ファリサイ派の律法主義は、近代帝国主義時代に北米先住民諸族への宣教熱に燃えて、聖書を携えて彼らの中に入って行ったものの、結果として、鉄砲が聖書に変わっただけの伝道の名における宗教的ジェノサイドを行った多くの教会と同質と言えるかもしれません。ファリサイ派の律法学者たちは気真面目に一生懸命、一方的にお説教をしました。己の口から出るものが人を励ます福音なのか、或いは人を殺す律法主義、血の通わない宗教イデオロギーなのか熟考することもなく。イエスの時代の宗教熱心なファリサイ派の語る言葉は残念ながら、相手の状況などお構いなしであったという点において、福音ではなく鉄砲玉に過ぎなかったのです。
私たちもファリサイ派が抱えていた問題を己のこととして真剣に考えていく必要があることを最後に確認しておきましょう。人はいとも簡単に、自分でも気付かないうちに、教条主義に陥ることがあるのですから。「人を汚すものは口から入って、厠に出ていくものではないよ。そうではなく、人から出て来るものこそ、人を汚すのだ」という主のお言葉を銘記したく思います。[4]
預言者の余言(以下は説教ではカットしました)
せっかくの機会ですから、先住民の話をもう少し続けましょう。現在も進行形の社会問題ですから。敢えて先住民の例えを出しましたのは、北米先住民族の中で働く誠実なアングロサクソン系の働き人たちを卑しめるのが目的ではなく、計約二年間カナダのサスカッチュワン州北部にある小さなクリー族居留区滞在時に目撃、経験した数々のコテコテの宗教イデオロギーに理論武装された原理主義、伝道至上主義、民俗学・宗教社会学・宗教人類学・先住民の文化や宗教的世界観・北米先住民悲史を無視した一方的「宣教」の傷跡とイエスの名によって流された先住民の涙が、ユダヤ社会で「ダメ」「失格者」「穢れている」と烙印を押された人々とダブったからです。村では毎日子供たちはさまよい、毎年のように、命を断つ者たちが何人も出ます(先住民族の自殺者数[時差率ではない]は北米の諸民族の中でダントツの一位です)。このことを話し出すと終わりませんので、いつか機会があればお証させて頂きたく思います。[5]

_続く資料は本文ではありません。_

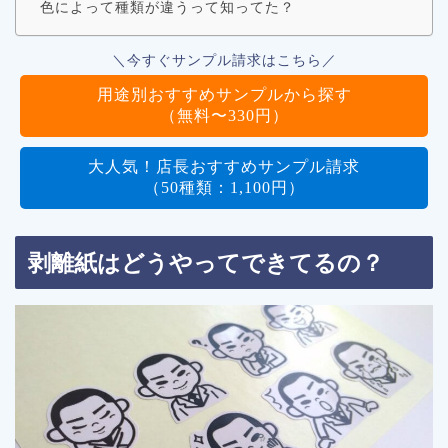
色によって種類が違うって知ってた？
＼今すぐサンプル請求はこちら／
用途別おすすめサンプルから探す
（無料〜330円）
大人気！店長おすすめサンプル請求
（50種類：1,100円）
剥離紙はどうやってできてるの？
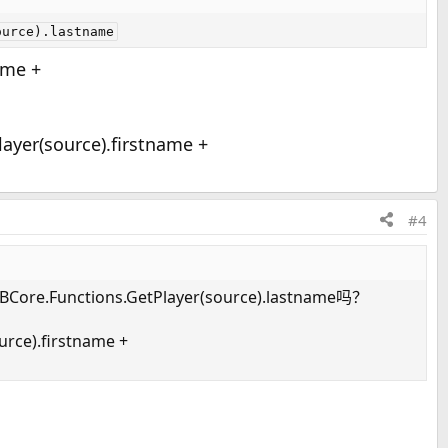
ource).lastname
ame +
yer(source).firstname +
#4
Core.Functions.GetPlayer(source).lastname吗？
rce).firstname +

[1] トレンベーラ 『 新約聖書ギリシア語・現代ギリシア語対訳聖書』(ギリシア語書籍, 1997), 166.
[2] 「すばらしい料理や、おいしい果物などを口にしても、他のことを考えたり、仕事をしたりしていると、味が全然わからないことがある。何をするにしてもそこに気持ちがなくうわの空でやっていては目的を達せられない」ことを意味する諺。
[3] E. シュヴァイツァー『NTDマルコ』202-203、R. Alan Cole, Tyndale New Testament CommentariesMark. ivp ERRDMANS, 187参照。
[4] もっとも、この「人間の心から出てくる悪い思い」のリストの角度を少し変えますとイエスの福音が透けて見えることも指摘しておかねばなりません。「肩肘張って『思い』と『行い』を分けてどうする。福音に捉えられ聖霊を与えられた人は、からし種が成長するがごとく、それぞれのペースで『思い』と『行い』を総動員して生きる求道の悦楽道が与えられている」と。悦楽道ではありませんか? それでは越落道としましょう。
[5] 一部は大阪聖書学院機関紙『たねまき』(1998年)の短文拙稿をご覧下さい。